Now since rm + sn = 1 we have k = l + mn(qr + ps). Which means that k and l are
equivalent mod mn.
So if m and n are relatively prime, it is “clear” that the defined mapping is 1-1. So it
appears that the abuse of the term “clear” is pretty severe in this case!
The proof (that the map from Znm to Zn x Zm defined by ϕ(k) = (k, k) is 1-1) without the
color commentary and with some calculations suppressed:
Suppose that ϕ(k) = ϕ(l), then (k, k) = (l, l) in Zn x Zm. Thus we have that k ≡ l mod m and
k = l mod n. This means that there exists integers p and q in Z such that k = l + pm and k
= l + qn.
Now since m and n are relatively prime their GCD is 1 so there are integers r and s
such that rm + sn = 1. Then we have k = krm + ksn.
Substituting we get k = (l + qn)rm + (l + pm)sn.
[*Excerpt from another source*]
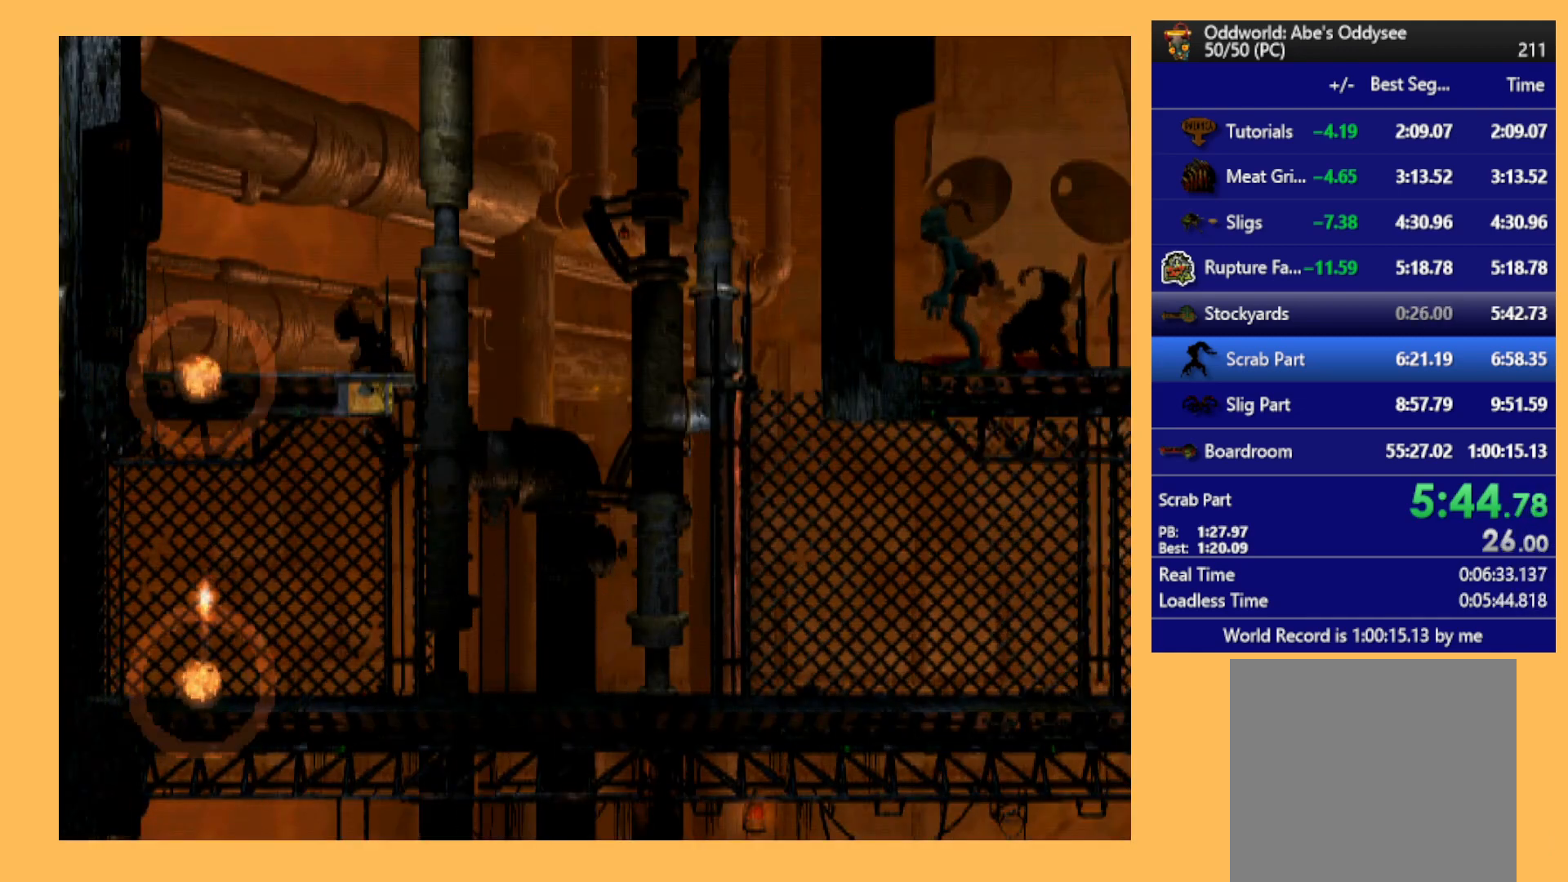
{"buttons": ["DPAD_RIGHT"], "left_stick": "center", "events": [[33, "DPAD_UP", "up"], [200, "DPAD_RIGHT", "down"]]}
Multiplying and substituting 1 for rm +
sn = 1 we get k = l + mn(qr + ps). Which means that k and l equal in Znm.
So the map is 1-1.
So now we could use the pigeonhole principle and conclude that the map was onto (since
the two rings are the same size). But this is still somewhat unsatisfying because I really
want to know why the map is onto in the case where m and n are relatively prime.
Basically I want to know why everything in Zn x Zm can be expressed as something that
looks like (k, k).
So for my next trick I will directly prove that the map is onto. Here goes.
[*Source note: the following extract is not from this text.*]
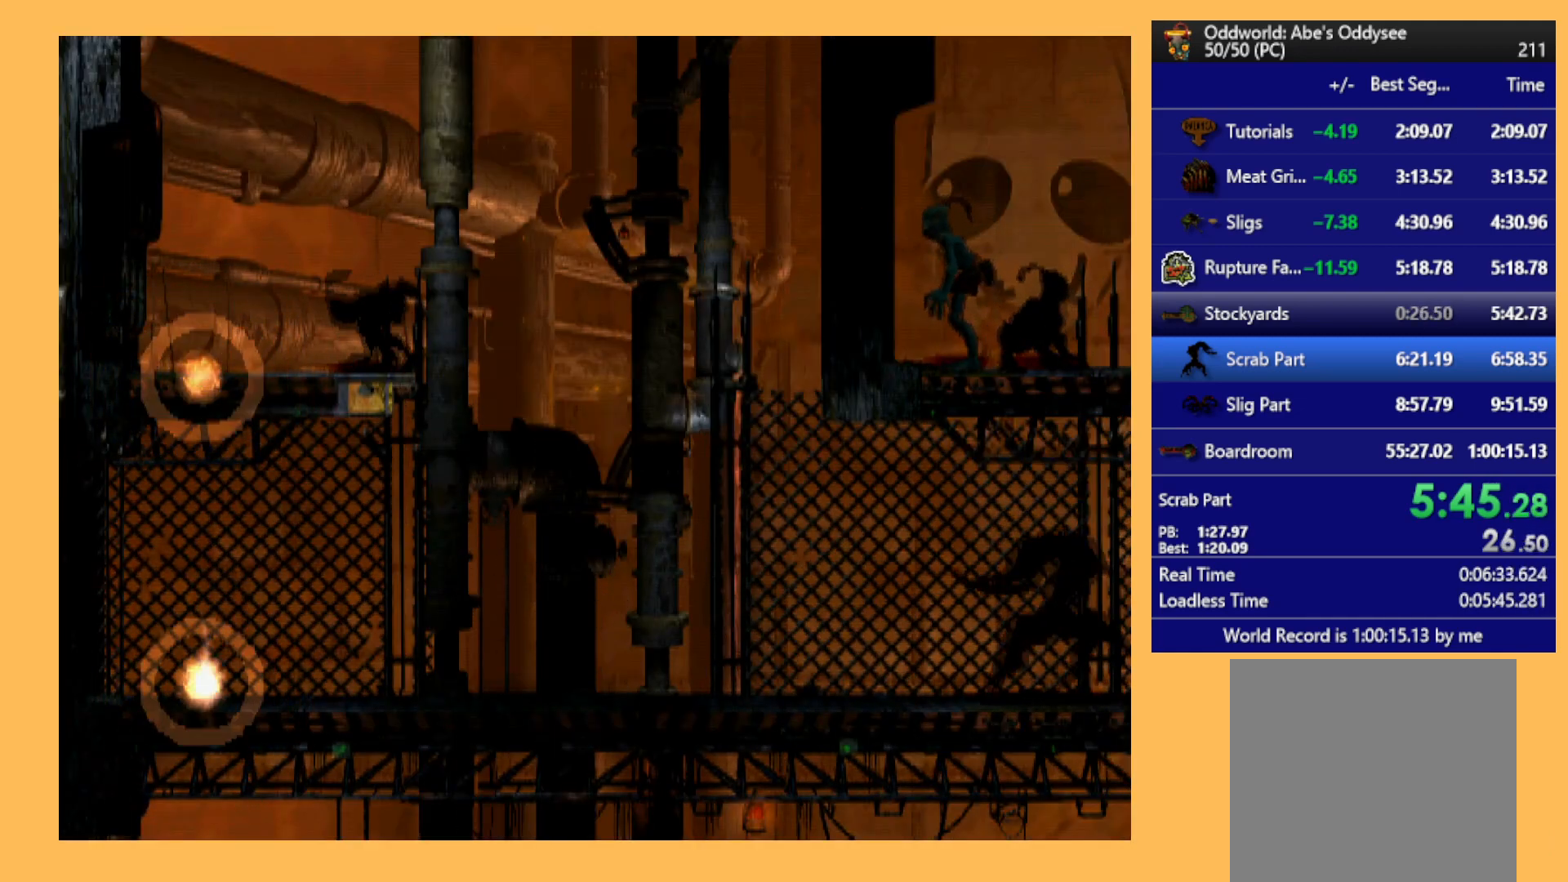
{"buttons": ["Y"], "left_stick": "center", "events": [[300, "DPAD_RIGHT", "up"], [367, "Y", "down"]]}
Let (a, b) be an element of Zn x Zm. We want to show that there exists an element in Znm
that maps to (a, b). Since the map is defined by ϕ(k) = (k, k), we are looking for an
integer k that is equivalent to a mod n and equivalent to b mod m.
Consider the integers a, a + n, a + 2n, … , a + (m-1)n.
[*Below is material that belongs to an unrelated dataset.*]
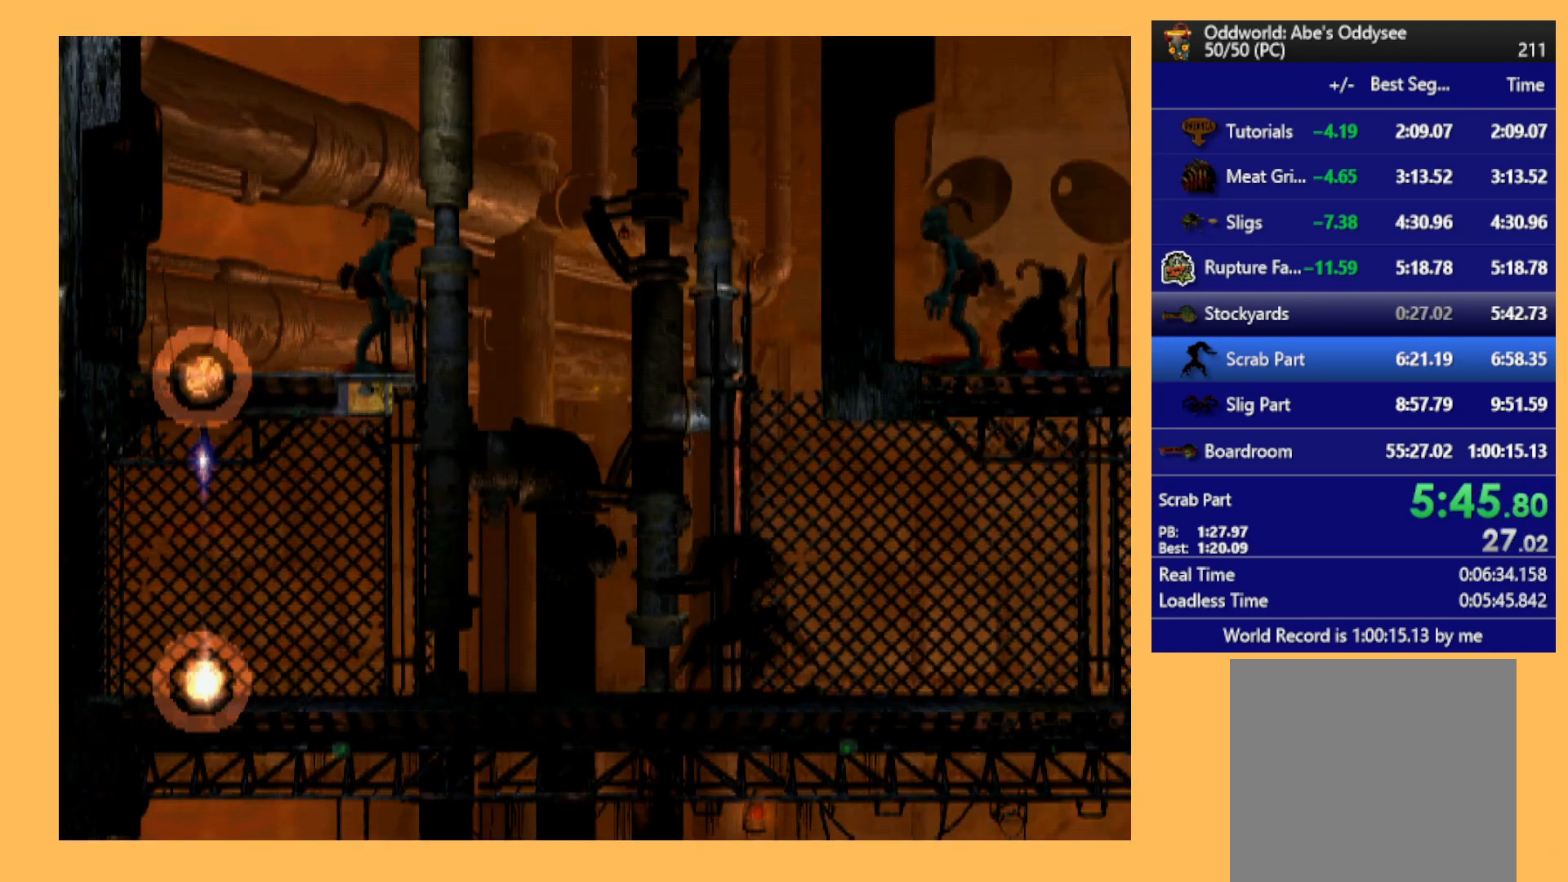
{"buttons": ["R1", "DPAD_RIGHT"], "left_stick": "center", "events": [[133, "Y", "up"], [333, "DPAD_RIGHT", "down"], [333, "R1", "down"]]}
The next one on the list would be a + mn, which would be equivalent to a mod m.
However, I claim all the numbers in this list are actually non-equivalent mod m. Note that
the are all equivalent to a mod n.
Proof of my claim: Suppose that a + pn ≡ a + qn mod m, where n and m are different and
both less than m and non-negative (in other words they are two different guys from the
list). Well then a + pn – (a + qn) = dm for some integer d. Simplifying we se that (p-q)n =
dm. This means that m divides (p-q)n. Now since m and n are relatively prime, none of
the factors of m are factors of n, this means that all of the factors of m must be factors of
p-q. This means that m must divide p-q. Of course that is just plain silly since p-q is less
than m!
So our list a, a + n, a + 2n, … , a + (m-1)n contains m different integers that belong in m
different congruence classes mod m. Of course there are only m congruence classes mod
m, so this list has a representative from every congruence class mod m.
Ha! So something in this list must be equivalent to b mod m. So there exists an integer j
(between 0 and m-1) such that a + jn ≡ b mod m. But of course we also have a + jn ≡ a
mod n. So the element we are looking for is a + jn!
So there you have it. We know where the relatively prime condition is needed to give us
onto and where it is needed to give us 1-1. And that’s all I have to say about that.
Oh, and note that I also proved #52 from Section 18 directly.